U.S. Debt Downgrade To Affect Commercial Real Estate

Posted on August 18, 2011

The fallout from Standard & Poor’s downgrade of Uncle Sam’s credit could be a boon or a bust for the commercial real estate market, depending on how events unfold as the market enters uncharted waters.

A lower credit rating usually raises interest rates to reward investors for taking on more risk, but just the opposite happened early this week. Amid global uncertainty and Europe’s credit crisis, Treasuries were the prettiest girl at an ugly dance.

Investors dumped stocks — before a midweek rebound — and piled into safe havens like Treasuries, sending their prices soaring as rates fell to new lows. Yields are apt to stay low as the Federal Reserve pledged Tuesday to keep short-term interest rates near zero at least through mid-2013.

Low interest rates for the foreseeable future could whet appetites for buying buildings. Owners could also refinance mortgages to take advantage of lower borrowing costs.

In addition, amidst economic uncertainty, institutional investors may buy commercial real estate as a hard asset leading to greater demand, says Chris Macke, senior strategist for CoStar, a commercial real estate information company.

“It is viewed as a safe haven as a result of its tangible nature and the inability to print more of it,” Macke said. There will likely be flight to safety in high-quality, high-occupancy buildings in “gateway” markets such as New York, London, Tokyo, California’s Bay Area (San Francisco and Palo Alto in particular), Los Angeles/Orange County, Sydney, Miami, Toronto, Vancouver, Bombay, Rome, Munich, Paris, Moscow, Dubai, Istanbul, Sao Paulo, Shanghai, Singapore and Hong Kong, he added.

One Way Or Another

While paper assets like stocks may continue to sell off, commercial real estate will not fare as poorly because it remains a preferred asset class, CBRE’s Asieh Mansour and Raymond Torto wrote in a client note Tuesday.

But many factors could negatively impact demand for commercial real estate. Heightened economic worries may keep buyers and sellers sitting on the sidelines. If firms put expansion and hiring plans on hold, they may not want to lease more office space or relocate. New developments could have more difficulty getting off the ground as a result of stricter underwriting standards or lenders’ reluctance to lend.

“If a decline in business and consumer confidence persists for some time, it will delay any meaningful recovery in the U.S. economy and adversely affect the nascent recovery in property market fundamentals,” Mansour and Torto wrote. “Leasing volumes are expected to slow and the recent improvement in key performance metrics (absorption, occupancy, rents) should lose the momentum that was evident in the first half of 2011.”

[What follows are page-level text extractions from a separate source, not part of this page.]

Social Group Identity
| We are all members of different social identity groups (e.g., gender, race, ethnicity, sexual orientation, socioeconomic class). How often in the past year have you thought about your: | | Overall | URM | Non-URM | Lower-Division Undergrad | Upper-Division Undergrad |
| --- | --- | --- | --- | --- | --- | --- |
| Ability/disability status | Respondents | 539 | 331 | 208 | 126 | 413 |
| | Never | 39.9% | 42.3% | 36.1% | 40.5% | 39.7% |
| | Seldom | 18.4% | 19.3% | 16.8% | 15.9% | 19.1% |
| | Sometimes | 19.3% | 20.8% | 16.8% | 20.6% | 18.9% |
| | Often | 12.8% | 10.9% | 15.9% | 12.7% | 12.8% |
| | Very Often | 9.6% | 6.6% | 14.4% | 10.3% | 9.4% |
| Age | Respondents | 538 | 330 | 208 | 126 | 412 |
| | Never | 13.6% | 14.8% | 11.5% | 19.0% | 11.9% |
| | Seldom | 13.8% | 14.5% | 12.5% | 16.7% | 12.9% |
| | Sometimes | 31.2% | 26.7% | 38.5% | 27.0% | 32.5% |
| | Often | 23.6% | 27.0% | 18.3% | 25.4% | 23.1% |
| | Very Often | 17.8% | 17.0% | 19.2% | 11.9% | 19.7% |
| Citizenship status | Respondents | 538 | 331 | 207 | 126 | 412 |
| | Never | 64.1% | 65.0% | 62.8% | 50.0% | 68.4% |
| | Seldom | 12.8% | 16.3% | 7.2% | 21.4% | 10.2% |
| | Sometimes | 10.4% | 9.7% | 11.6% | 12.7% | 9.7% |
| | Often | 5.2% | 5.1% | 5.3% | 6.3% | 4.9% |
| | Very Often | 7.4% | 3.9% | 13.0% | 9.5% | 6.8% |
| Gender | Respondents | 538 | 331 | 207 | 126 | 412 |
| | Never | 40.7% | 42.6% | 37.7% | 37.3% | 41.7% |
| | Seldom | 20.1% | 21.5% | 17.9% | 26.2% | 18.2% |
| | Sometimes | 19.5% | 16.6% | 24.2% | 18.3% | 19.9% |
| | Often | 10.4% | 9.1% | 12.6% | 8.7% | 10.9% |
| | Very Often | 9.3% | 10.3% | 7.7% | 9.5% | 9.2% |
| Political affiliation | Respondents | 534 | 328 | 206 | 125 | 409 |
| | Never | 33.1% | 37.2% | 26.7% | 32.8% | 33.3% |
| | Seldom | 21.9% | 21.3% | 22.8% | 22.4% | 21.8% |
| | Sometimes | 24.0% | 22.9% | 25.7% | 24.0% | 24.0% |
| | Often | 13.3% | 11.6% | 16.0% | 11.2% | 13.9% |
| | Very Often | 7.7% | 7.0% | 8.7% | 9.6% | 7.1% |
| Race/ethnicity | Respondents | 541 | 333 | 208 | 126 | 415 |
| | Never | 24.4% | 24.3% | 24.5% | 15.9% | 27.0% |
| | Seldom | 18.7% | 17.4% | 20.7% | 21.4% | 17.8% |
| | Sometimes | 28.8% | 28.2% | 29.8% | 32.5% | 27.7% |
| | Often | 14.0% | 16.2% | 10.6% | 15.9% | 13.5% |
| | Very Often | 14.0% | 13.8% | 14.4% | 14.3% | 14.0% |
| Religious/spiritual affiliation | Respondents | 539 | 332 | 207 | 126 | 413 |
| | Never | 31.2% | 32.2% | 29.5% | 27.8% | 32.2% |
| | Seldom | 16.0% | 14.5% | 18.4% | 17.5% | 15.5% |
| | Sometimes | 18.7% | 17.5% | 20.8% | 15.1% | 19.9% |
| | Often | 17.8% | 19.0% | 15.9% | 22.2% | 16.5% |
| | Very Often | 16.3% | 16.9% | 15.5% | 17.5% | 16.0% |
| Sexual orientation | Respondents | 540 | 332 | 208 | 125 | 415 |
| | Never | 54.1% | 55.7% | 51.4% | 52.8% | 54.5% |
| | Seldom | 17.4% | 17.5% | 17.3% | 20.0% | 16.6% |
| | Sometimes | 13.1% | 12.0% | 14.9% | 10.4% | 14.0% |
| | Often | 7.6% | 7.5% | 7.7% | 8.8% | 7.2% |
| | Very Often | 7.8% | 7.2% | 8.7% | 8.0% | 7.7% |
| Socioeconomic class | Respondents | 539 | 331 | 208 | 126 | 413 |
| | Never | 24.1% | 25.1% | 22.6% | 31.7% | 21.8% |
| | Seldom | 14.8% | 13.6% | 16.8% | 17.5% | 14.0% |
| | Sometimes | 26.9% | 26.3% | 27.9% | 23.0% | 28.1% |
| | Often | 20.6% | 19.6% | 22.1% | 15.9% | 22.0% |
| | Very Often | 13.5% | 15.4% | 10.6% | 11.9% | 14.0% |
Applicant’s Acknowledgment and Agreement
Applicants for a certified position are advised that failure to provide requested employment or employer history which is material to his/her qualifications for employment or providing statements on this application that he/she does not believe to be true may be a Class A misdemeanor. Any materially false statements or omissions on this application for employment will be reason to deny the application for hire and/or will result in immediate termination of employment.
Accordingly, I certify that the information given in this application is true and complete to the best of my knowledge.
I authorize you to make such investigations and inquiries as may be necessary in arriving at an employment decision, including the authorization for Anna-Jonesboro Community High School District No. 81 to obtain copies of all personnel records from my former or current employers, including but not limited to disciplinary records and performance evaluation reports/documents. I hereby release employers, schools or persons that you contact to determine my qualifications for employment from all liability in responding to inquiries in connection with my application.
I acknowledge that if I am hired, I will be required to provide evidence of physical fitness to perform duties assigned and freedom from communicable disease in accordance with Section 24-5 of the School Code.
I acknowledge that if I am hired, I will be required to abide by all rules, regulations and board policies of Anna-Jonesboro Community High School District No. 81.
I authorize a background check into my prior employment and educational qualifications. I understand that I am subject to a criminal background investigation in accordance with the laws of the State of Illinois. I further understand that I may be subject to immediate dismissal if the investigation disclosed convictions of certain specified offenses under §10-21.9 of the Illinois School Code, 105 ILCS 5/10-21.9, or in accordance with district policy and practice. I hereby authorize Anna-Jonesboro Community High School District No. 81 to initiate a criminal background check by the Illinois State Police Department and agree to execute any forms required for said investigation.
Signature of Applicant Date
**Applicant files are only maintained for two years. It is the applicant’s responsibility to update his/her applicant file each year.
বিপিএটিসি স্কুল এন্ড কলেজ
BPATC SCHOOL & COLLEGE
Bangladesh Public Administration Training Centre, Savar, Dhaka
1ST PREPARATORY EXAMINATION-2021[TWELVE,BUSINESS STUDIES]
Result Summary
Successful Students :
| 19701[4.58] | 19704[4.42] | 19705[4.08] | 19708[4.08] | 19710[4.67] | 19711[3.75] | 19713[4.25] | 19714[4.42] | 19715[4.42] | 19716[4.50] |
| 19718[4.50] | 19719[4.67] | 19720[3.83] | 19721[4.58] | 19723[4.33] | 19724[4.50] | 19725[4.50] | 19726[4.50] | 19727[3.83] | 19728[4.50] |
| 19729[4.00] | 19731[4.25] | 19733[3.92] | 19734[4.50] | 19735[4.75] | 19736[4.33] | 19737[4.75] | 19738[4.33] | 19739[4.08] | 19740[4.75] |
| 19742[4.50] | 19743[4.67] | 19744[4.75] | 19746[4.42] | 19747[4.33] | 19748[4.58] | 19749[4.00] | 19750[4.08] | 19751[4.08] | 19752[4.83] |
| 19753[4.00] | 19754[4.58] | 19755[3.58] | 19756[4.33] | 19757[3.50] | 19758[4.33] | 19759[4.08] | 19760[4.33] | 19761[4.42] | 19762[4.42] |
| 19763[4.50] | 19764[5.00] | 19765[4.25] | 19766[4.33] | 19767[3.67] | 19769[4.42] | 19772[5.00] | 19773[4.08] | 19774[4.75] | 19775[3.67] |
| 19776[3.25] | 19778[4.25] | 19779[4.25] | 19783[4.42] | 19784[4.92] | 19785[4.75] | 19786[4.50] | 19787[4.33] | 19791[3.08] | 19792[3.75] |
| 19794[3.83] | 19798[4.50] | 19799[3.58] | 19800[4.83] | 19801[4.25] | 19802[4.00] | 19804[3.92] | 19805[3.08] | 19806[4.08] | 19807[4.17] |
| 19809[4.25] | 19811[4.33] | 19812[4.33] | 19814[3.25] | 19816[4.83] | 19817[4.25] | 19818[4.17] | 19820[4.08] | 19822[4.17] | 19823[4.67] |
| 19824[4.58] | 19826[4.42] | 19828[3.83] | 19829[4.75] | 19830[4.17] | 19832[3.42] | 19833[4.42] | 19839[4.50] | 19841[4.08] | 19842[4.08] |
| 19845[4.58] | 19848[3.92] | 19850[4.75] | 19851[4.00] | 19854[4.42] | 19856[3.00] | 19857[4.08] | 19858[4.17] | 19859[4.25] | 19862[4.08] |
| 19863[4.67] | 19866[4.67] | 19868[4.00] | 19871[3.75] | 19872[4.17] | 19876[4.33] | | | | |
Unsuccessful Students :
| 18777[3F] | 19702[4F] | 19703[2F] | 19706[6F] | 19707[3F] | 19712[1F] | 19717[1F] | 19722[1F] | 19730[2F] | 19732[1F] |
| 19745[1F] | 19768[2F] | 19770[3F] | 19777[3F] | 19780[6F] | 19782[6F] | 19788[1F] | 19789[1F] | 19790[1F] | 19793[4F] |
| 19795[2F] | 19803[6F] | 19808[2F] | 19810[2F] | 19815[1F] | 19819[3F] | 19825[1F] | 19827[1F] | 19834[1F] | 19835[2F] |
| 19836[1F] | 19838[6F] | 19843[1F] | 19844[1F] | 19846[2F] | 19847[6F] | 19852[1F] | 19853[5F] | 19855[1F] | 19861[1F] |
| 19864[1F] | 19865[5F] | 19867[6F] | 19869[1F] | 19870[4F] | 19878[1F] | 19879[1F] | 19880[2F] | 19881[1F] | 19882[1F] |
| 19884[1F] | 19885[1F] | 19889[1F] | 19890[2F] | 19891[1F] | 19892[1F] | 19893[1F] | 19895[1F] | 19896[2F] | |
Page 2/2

The spread that lenders charge above a key U.S. Treasury rate may expand as a result of the increased market uncertainty offsetting those declines — or not, they added.

One early effect in the wake of the U.S. debt downgrade and huge stock market sell-off early this week is that some investors have gone bargain-hunting in real estate investment trusts, or REITs.

Both IBD’s 125-company Finance-Property REITs industry group and the 31-company Finance Mortgage/REIT group have jumped in rankings among the 197 groups IBD tracks — the property group to 57th and the mortgage group to 48th.

REITs’ Wild Ride

The stock market performance of each slid by double-digit percentages in the two weeks leading up to S&P’s U.S. credit downgrade announcement of late last Friday, and slipped another 8% Monday. By Thursday’s market close, though, the pair erased the week’s losses.

The overall REIT sector’s Monday drop — 9% according to SNL Financial’s data — was the largest since December 2008, a month in which it saw 19% and 15% one-day drops. Monday also marked the 12th worst day in the history of U.S. REITs. They fell to a discount of 23% to net asset value, SNL says.

During the 2008-09 bear market, prices fell to a 40% discount to net asset value, said Jason Lail, manager of real estate research at SNL.

Company fundamentals have improved dramatically since then.

“Since 2008, REITs have been working diligently to reduce leverage and clean up the books overall,” Lail said. “So they’re in much better shape to take on another recession. They’re much more prepared than they were last time.”